Looking at the structure of the article, it starts by mentioning a study, and then it jumps to some advice and recipes from an unrelated nutritionist. To my eye, it doesn't even appear as though the nutritionist is responding to the study.
So what did the study say? I confess, I didn't read it. But I found the press release (which tend to be much closer to the original study than reports on science in a
cookbook daily newspaper, but could still contain misleading information.)
The press release was from March 2010, and talks about an upcoming publication in the International Journal of Obesity.
[It] examined the influence exerted by the type of foods and specific timing of intake on the development of metabolic syndrome characteristics in mice. The UAB research revealed that mice fed a meal higher in fat after waking had normal metabolic profiles. In contrast, mice that ate a more carbohydrate-rich diet in the morning and consumed a high-fat meal at the end of the day saw increased weight gain, adiposity, glucose intolerance and other markers of the metabolic syndrome.
Bray and Young said further research needs to test whether similar observations are made with different types of dietary fats and carbohydrates, and it needs to be tested in humans to see if the findings are similar between rodents and humans.
"We're also working on a study right now to determine if these feeding regimens adversely affect heart function," Young said.
Note: They weren't studying the difference between high-fat in the morning versus low-fat in the morning (e.g. fry-up versus toast) but high-fat in the morning versus high-fat in the evening (e.g. do you eat toast for breakfast and a fry-up for dinner, or a fry-up for breakfast and toast for dinner.)
So, an intriguing study in mice, a year ago, but not yet understood nor tested in humans gave the Daily Mail (and other newspapers) an excuse to publish some recipes.
Int J Obes (Lond). 2010 Nov;34(11):1589-98. Epub 2010 Mar 30.
Time-of-day-dependent dietary fat consumption influences multiple cardiometabolic syndrome parameters in mice.
Bray MS, Tsai JY, Villegas-Montoya C, Boland BB, Blasier Z, Egbejimi O, Kueht M, Young ME.
Department of Epidemiology, University of Alabama at Birmingham, Birmingham, AL, USA.
Excess caloric intake is strongly associated with the development of increased adiposity, glucose intolerance, insulin resistance, dyslipidemia, and hyperleptinemia (that is the cardiometabolic syndrome). Research efforts have focused attention primarily on the quality (that is nutritional content) and/or quantity of ingested calories as potential causes for diet-induced pathology. Despite growing acceptance that biological rhythms profoundly influence energy homeostasis, little is known regarding how the timing of nutrient ingestion influences development of common metabolic diseases.

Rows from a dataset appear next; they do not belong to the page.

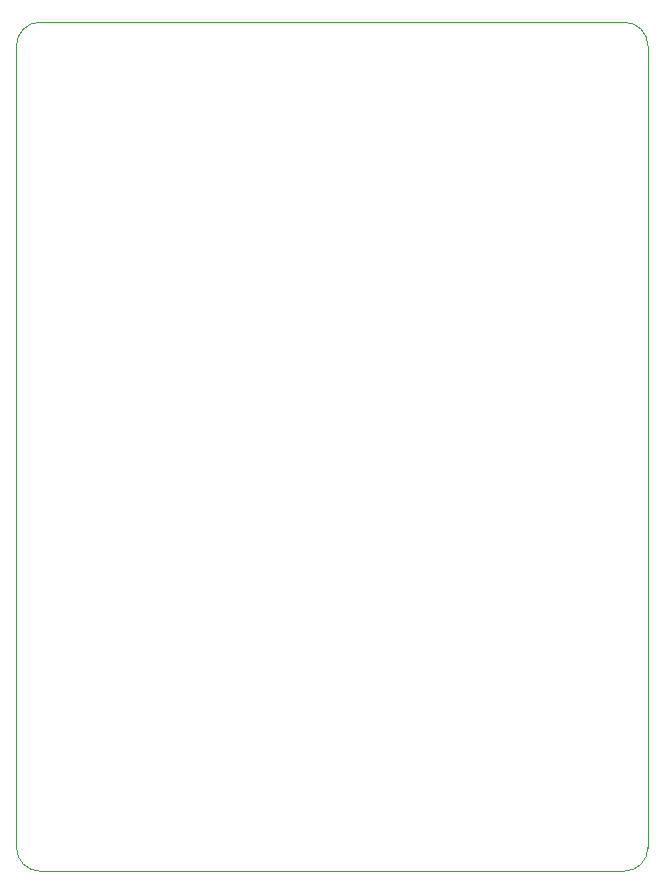
<source format=gm1>
G04 #@! TF.GenerationSoftware,KiCad,Pcbnew,7.0.9-7.0.9~ubuntu22.04.1*
G04 #@! TF.CreationDate,2023-12-05T21:20:48+02:00*
G04 #@! TF.ProjectId,iCE40HX-expansion,69434534-3048-4582-9d65-7870616e7369,rev?*
G04 #@! TF.SameCoordinates,Original*
G04 #@! TF.FileFunction,Profile,NP*
%FSLAX46Y46*%
G04 Gerber Fmt 4.6, Leading zero omitted, Abs format (unit mm)*
G04 Created by KiCad (PCBNEW 7.0.9-7.0.9~ubuntu22.04.1) date 2023-12-05 21:20:48*
%MOMM*%
%LPD*%
G01*
G04 APERTURE LIST*
G04 #@! TA.AperFunction,Profile*
%ADD10C,0.100000*%
G04 #@! TD*
G04 APERTURE END LIST*
D10*
X156972000Y-52419000D02*
G75*
G03*
X154972000Y-50419000I-2000000J0D01*
G01*
X156972000Y-52419000D02*
X156972000Y-120301000D01*
X103505000Y-120301000D02*
X103505000Y-52419000D01*
X154972000Y-122301000D02*
X105505000Y-122301000D01*
X103505000Y-120301000D02*
G75*
G03*
X105505000Y-122301000I2000000J0D01*
G01*
X105505000Y-50419000D02*
G75*
G03*
X103505000Y-52419000I0J-2000000D01*
G01*
X105505000Y-50419000D02*
X154972000Y-50419000D01*
X154972000Y-122301000D02*
G75*
G03*
X156972000Y-120301000I0J2000000D01*
G01*
M02*

</source>
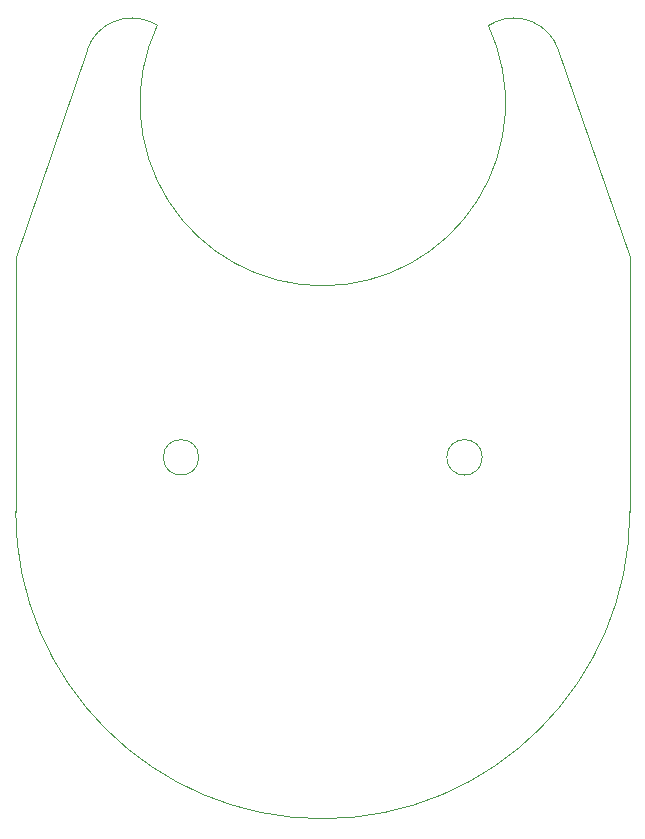
<source format=gbr>
G04 #@! TF.GenerationSoftware,KiCad,Pcbnew,9.0.2*
G04 #@! TF.CreationDate,2025-09-01T17:39:09-04:00*
G04 #@! TF.ProjectId,Trackball,54726163-6b62-4616-9c6c-2e6b69636164,rev?*
G04 #@! TF.SameCoordinates,Original*
G04 #@! TF.FileFunction,Profile,NP*
%FSLAX46Y46*%
G04 Gerber Fmt 4.6, Leading zero omitted, Abs format (unit mm)*
G04 Created by KiCad (PCBNEW 9.0.2) date 2025-09-01 17:39:09*
%MOMM*%
%LPD*%
G01*
G04 APERTURE LIST*
G04 #@! TA.AperFunction,Profile*
%ADD10C,0.050000*%
G04 #@! TD*
G04 APERTURE END LIST*
D10*
X79746440Y-70351386D02*
G75*
G02*
X27746440Y-70351386I-26000000J0D01*
G01*
X79746439Y-48751387D02*
X79746440Y-70351385D01*
X27756536Y-48754415D02*
X27746440Y-70351386D01*
X43246440Y-65751386D02*
G75*
G02*
X40246440Y-65751386I-1500000J0D01*
G01*
X40246440Y-65751386D02*
G75*
G02*
X43246440Y-65751386I1500000J0D01*
G01*
X67746440Y-29151386D02*
G75*
G02*
X39746440Y-29151386I-14000000J-6600000D01*
G01*
X79746439Y-48751387D02*
X73696361Y-31246491D01*
X27756536Y-48754415D02*
X33797774Y-31249094D01*
X39746440Y-29151389D02*
X39270483Y-28929275D01*
X33797774Y-31249094D02*
G75*
G02*
X39270489Y-28929262I3781166J-1304892D01*
G01*
X68224255Y-28928405D02*
G75*
G02*
X73696360Y-31246491I1691545J-3624721D01*
G01*
X67746438Y-29151386D02*
X68224255Y-28928405D01*
X67246440Y-65751386D02*
G75*
G02*
X64246440Y-65751386I-1500000J0D01*
G01*
X64246440Y-65751386D02*
G75*
G02*
X67246440Y-65751386I1500000J0D01*
G01*
M02*

</source>
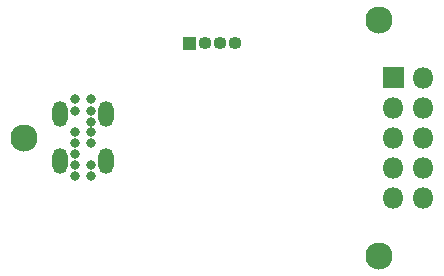
<source format=gbr>
%TF.GenerationSoftware,KiCad,Pcbnew,(5.1.12-1-10_14)*%
%TF.CreationDate,2022-09-08T10:49:59+08:00*%
%TF.ProjectId,0102-TILEDAP,30313032-2d54-4494-9c45-4441502e6b69,V1.1*%
%TF.SameCoordinates,Original*%
%TF.FileFunction,Soldermask,Bot*%
%TF.FilePolarity,Negative*%
%FSLAX46Y46*%
G04 Gerber Fmt 4.6, Leading zero omitted, Abs format (unit mm)*
G04 Created by KiCad (PCBNEW (5.1.12-1-10_14)) date 2022-09-08 10:49:59*
%MOMM*%
%LPD*%
G01*
G04 APERTURE LIST*
%ADD10C,2.300000*%
%ADD11O,1.800000X1.800000*%
%ADD12O,1.100000X1.100000*%
%ADD13C,0.800000*%
%ADD14O,1.300000X2.200000*%
G04 APERTURE END LIST*
D10*
%TO.C,H3*%
X32300000Y2300000D03*
%TD*%
%TO.C,H2*%
X32300000Y22300000D03*
%TD*%
%TO.C,H1*%
X2300000Y12300000D03*
%TD*%
D11*
%TO.C,J3*%
X36082000Y7220000D03*
X33542000Y7220000D03*
X36082000Y9760000D03*
X33542000Y9760000D03*
X36082000Y12300000D03*
X33542000Y12300000D03*
X36082000Y14840000D03*
X33542000Y14840000D03*
X36082000Y17380000D03*
G36*
G01*
X32642000Y16530000D02*
X32642000Y18230000D01*
G75*
G02*
X32692000Y18280000I50000J0D01*
G01*
X34392000Y18280000D01*
G75*
G02*
X34442000Y18230000I0J-50000D01*
G01*
X34442000Y16530000D01*
G75*
G02*
X34392000Y16480000I-50000J0D01*
G01*
X32692000Y16480000D01*
G75*
G02*
X32642000Y16530000I0J50000D01*
G01*
G37*
%TD*%
D12*
%TO.C,J2*%
X20110000Y20300000D03*
X18840000Y20300000D03*
X17570000Y20300000D03*
G36*
G01*
X15800000Y20850000D02*
X16800000Y20850000D01*
G75*
G02*
X16850000Y20800000I0J-50000D01*
G01*
X16850000Y19800000D01*
G75*
G02*
X16800000Y19750000I-50000J0D01*
G01*
X15800000Y19750000D01*
G75*
G02*
X15750000Y19800000I0J50000D01*
G01*
X15750000Y20800000D01*
G75*
G02*
X15800000Y20850000I50000J0D01*
G01*
G37*
%TD*%
D13*
%TO.C,J1*%
X6600000Y15550000D03*
X6600000Y14600000D03*
X6600000Y12750000D03*
X6600000Y11850000D03*
X6600000Y10950000D03*
X6600000Y10000000D03*
X6600000Y9050000D03*
X8000000Y9050000D03*
X8000000Y10000000D03*
X8000000Y11850000D03*
X8000000Y12750000D03*
X8000000Y13650000D03*
X8000000Y14600000D03*
X8000000Y15550000D03*
D14*
X5370000Y10300000D03*
X9230000Y10300000D03*
X5370000Y14300000D03*
X9230000Y14300000D03*
%TD*%
M02*

</source>
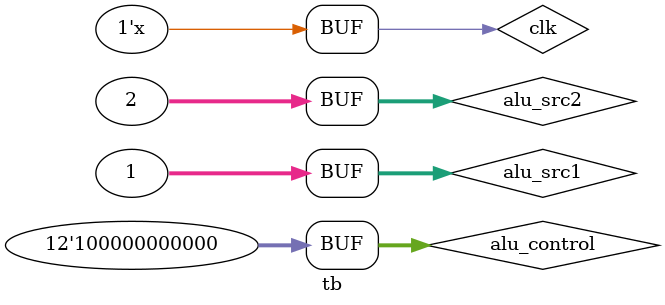
<source format=v>
`timescale 1ns / 1ps


module tb;

    // Inputs
    reg clk;
    reg [11:0] alu_control;
    reg [31:0] alu_src1;
    reg [31:0] alu_src2;

    // Outputs
    wire [31:0] alu_result;

    // Instantiate the Unit Under Test (UUT)
alu al(
    .alu_control(alu_control), 
    .alu_src1(alu_src1), 
    .alu_src2(alu_src2),
    .alu_result(alu_result) 
    );

    initial begin
        $dumpfile("tb.vcd");
        $dumpvars(0, tb);

        // Initialize Inputs
        clk = 0;
        alu_control = 12'b100000000000;
        alu_src1 = 32'h00000001;
		alu_src2 = 32'h00000002;

        // Wait 100 ns for global reset to finish
        #100;
        // alu_control = 12'b100000000000;
        // #400;
        // alu_control = 12'b0000_0000_0010;
        // #500;
        // alu_control = 12'b0000_0000_0100;
        // #400;
        // alu_control = 12'b0000_0000_1000;
        // #500;
        // alu_control = 12'b0000_0001_0000;
        // #400;
        // alu_control = 12'b0000_0010_0000;
        // #500;
        // alu_control = 12'b0000_0100_0000;
        // #400;
        // alu_control = 12'b0000_1000_0000;
		// #400;
        // alu_control = 12'b0001_0000_0000;
		// #400;
        // alu_control = 12'b0010_0000_0000;
		// #400;
        // alu_control = 12'b0100_0000_0000;
		#200;
        // alu_control = 12'b1000_0000_0000;
        // Add stimulus here
    end
   always #5 clk = ~clk;
endmodule


</source>
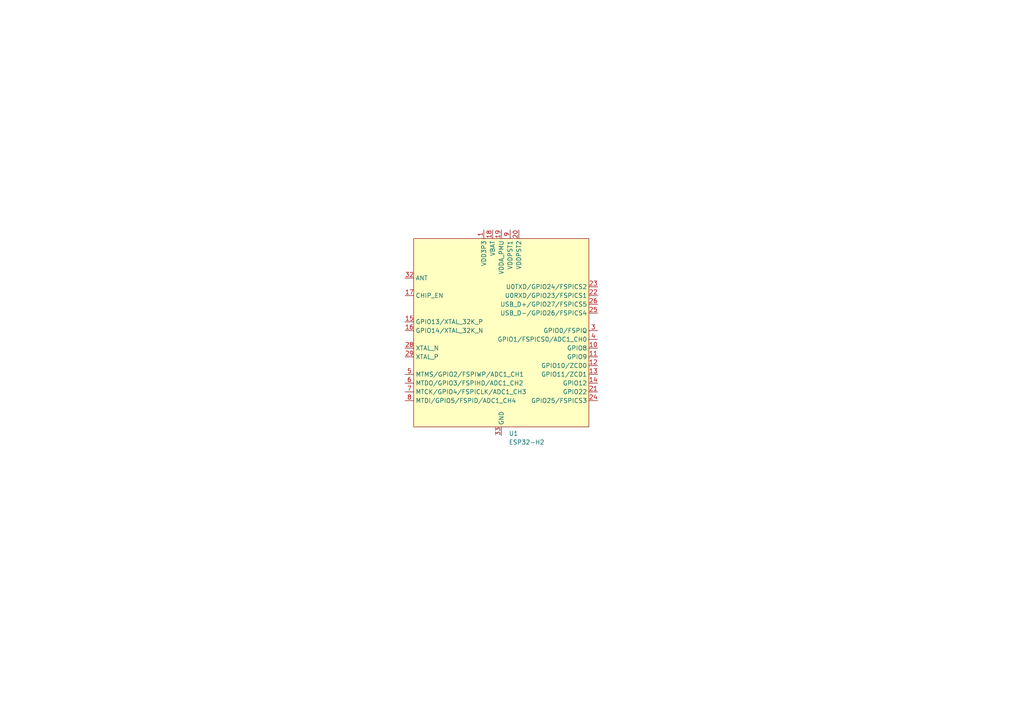
<source format=kicad_sch>
(kicad_sch
	(version 20250114)
	(generator "eeschema")
	(generator_version "9.0")
	(uuid "676fa88b-7182-4252-bc20-9b272a639efc")
	(paper "A4")
	
	(symbol
		(lib_id "PCM_Espressif:ESP32-H2")
		(at 145.415 98.425 0)
		(unit 1)
		(exclude_from_sim no)
		(in_bom yes)
		(on_board yes)
		(dnp no)
		(fields_autoplaced yes)
		(uuid "a4e77082-08af-4565-bff6-180b0a8726c8")
		(property "Reference" "U1"
			(at 147.5583 125.73 0)
			(effects
				(font
					(size 1.27 1.27)
				)
				(justify left)
			)
		)
		(property "Value" "ESP32-H2"
			(at 147.5583 128.27 0)
			(effects
				(font
					(size 1.27 1.27)
				)
				(justify left)
			)
		)
		(property "Footprint" "PCM_Espressif:QFN-32-1EP_4x4mm_P0.4mm_EP2.9x2.9mm"
			(at 145.415 137.795 0)
			(effects
				(font
					(size 1.27 1.27)
				)
				(hide yes)
			)
		)
		(property "Datasheet" "https://www.espressif.com/sites/default/files/documentation/esp32-h2_datasheet_en.pdf"
			(at 145.415 140.335 0)
			(effects
				(font
					(size 1.27 1.27)
				)
				(hide yes)
			)
		)
		(property "Description" "ESP32-H2, ultra-low-power SoC with RISC-V single-core microprocessor,Bluetooth 5 (LE), Zigbee and Thread (802.15.4),QFN-32"
			(at 145.415 98.425 0)
			(effects
				(font
					(size 1.27 1.27)
				)
				(hide yes)
			)
		)
		(pin "32"
			(uuid "2288e378-4e0a-4342-b202-ad95f8144795")
		)
		(pin "31"
			(uuid "5ffaa747-6793-4cfe-981a-69916d987521")
		)
		(pin "23"
			(uuid "9cf35d67-e068-4fb2-ac09-ffc0fa826f7c")
		)
		(pin "18"
			(uuid "32487842-78ce-4870-95b4-d1105b6d0cd5")
		)
		(pin "16"
			(uuid "497a207f-ecc2-43c6-acb8-ab87a901738c")
		)
		(pin "4"
			(uuid "8d62ee33-1c31-4d67-956a-f14ce9434cb8")
		)
		(pin "11"
			(uuid "621fdca7-63a7-4a3a-9eb0-8de5671e1882")
		)
		(pin "9"
			(uuid "1960c613-d236-43ce-9d74-6ad8dad6295c")
		)
		(pin "14"
			(uuid "5cc13cdf-bd16-431b-a2d4-cd684e8fcdfc")
		)
		(pin "24"
			(uuid "5559384b-7814-4c36-9dd4-2099490587b1")
		)
		(pin "3"
			(uuid "cf2cff30-1516-4739-931c-5ec405d3c6cf")
		)
		(pin "30"
			(uuid "c69d2f55-e11d-4b1f-b4ff-815cb0e358ba")
		)
		(pin "17"
			(uuid "400144b8-ca0c-4238-9232-4ba15a274958")
		)
		(pin "29"
			(uuid "078b2ea0-08fd-4c59-919b-ac14446c0fe3")
		)
		(pin "5"
			(uuid "47b6d110-c9c5-4c2e-b45d-ee02f983c9df")
		)
		(pin "2"
			(uuid "121ec9af-d948-40b9-ad2a-5bd0498f3da2")
		)
		(pin "27"
			(uuid "9bbe83a9-329b-4845-9678-70b42a21cbe1")
		)
		(pin "8"
			(uuid "f5728177-477d-4992-8f72-ac0b14747132")
		)
		(pin "19"
			(uuid "b341710c-4ea2-47e7-9e9a-416520f7021e")
		)
		(pin "20"
			(uuid "29ea5a22-e2f7-45c5-8918-24f95986232a")
		)
		(pin "6"
			(uuid "5e33bd5a-7c8a-41b9-b1ca-ba7aa411de89")
		)
		(pin "15"
			(uuid "345e050e-cdaf-4303-9e3c-5f7c81aec235")
		)
		(pin "28"
			(uuid "40cadc3b-0611-4cfa-8151-ff8c0e0fbc6f")
		)
		(pin "7"
			(uuid "8d0b96e4-3769-498c-a0f0-086acc1994ce")
		)
		(pin "1"
			(uuid "cff76029-56b8-418f-9b45-0abe3fde9689")
		)
		(pin "33"
			(uuid "fe267acb-41c4-4730-ae4c-cfa96156658d")
		)
		(pin "22"
			(uuid "72395f42-b2e9-4f0f-828e-4f632ff5e0dc")
		)
		(pin "26"
			(uuid "0ebd2d26-eb07-42bf-bec7-d2eaa906b0cd")
		)
		(pin "25"
			(uuid "3740fb88-b529-4a4a-8e84-703793b01d9b")
		)
		(pin "10"
			(uuid "ba666cfa-0a10-41a7-8e55-a3b4b9011ac5")
		)
		(pin "12"
			(uuid "348b2888-1e76-4e38-85f6-cddb5b8c0039")
		)
		(pin "13"
			(uuid "5fef0e31-dca0-4e64-b51a-3ac0756cb51e")
		)
		(pin "21"
			(uuid "0f6d8086-0db4-46b0-8bc6-3d14d410e6dd")
		)
		(instances
			(project ""
				(path "/676fa88b-7182-4252-bc20-9b272a639efc"
					(reference "U1")
					(unit 1)
				)
			)
		)
	)
	(sheet_instances
		(path "/"
			(page "1")
		)
	)
	(embedded_fonts no)
)

</source>
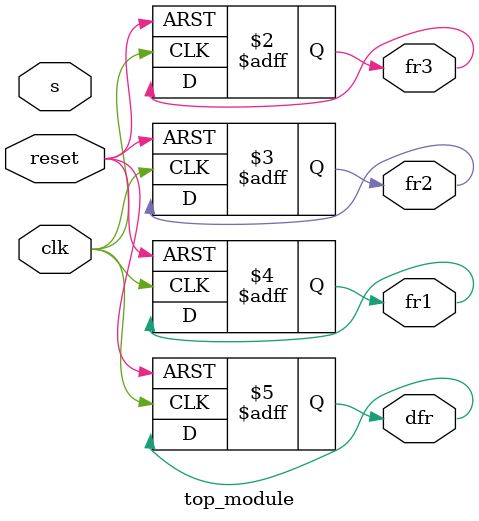
<source format=sv>
module top_module (
	input clk,
	input reset,
	input [3:1] s,
	output reg fr3,
	output reg fr2,
	output reg fr1,
	output reg dfr
);
	// Make sure all outputs are initialized
	always @(posedge clk or posedge reset) begin
		if (reset) begin
			fr3 <= 1'b1;
			fr2 <= 1'b1;
			fr1 <= 1'b1;
			dfr <= 1'b1;
		end else begin
			// TODO: Add state machine logic here
		end
	end
endmodule

</source>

To test the hypothesis that the time of day at which dietary fat is consumed significantly influences multiple cardiometabolic syndrome parameters.
We report that mice fed either low- or high-fat diets in a contiguous manner during the 12 h awake/active period adjust both food intake and energy expenditure appropriately, such that metabolic parameters are maintained within a normal physiologic range. In contrast, fluctuation in dietary composition during the active period (as occurs in human beings) markedly influences whole body metabolic homeostasis. Mice fed a high-fat meal at the beginning of the active period retain metabolic flexibility in response to dietary challenges later in the active period (as revealed by indirect calorimetry). Conversely, consumption of high-fat meal at the end of the active phase leads to increased weight gain, adiposity, glucose intolerance, hyperinsulinemia, hypertriglyceridemia, and hyperleptinemia (that is cardiometabolic syndrome) in mice. The latter perturbations in energy/metabolic homeostasis are independent of daily total or fat-derived calories.
The time of day at which carbohydrate versus fat is consumed markedly influences multiple cardiometabolic syndrome parameters.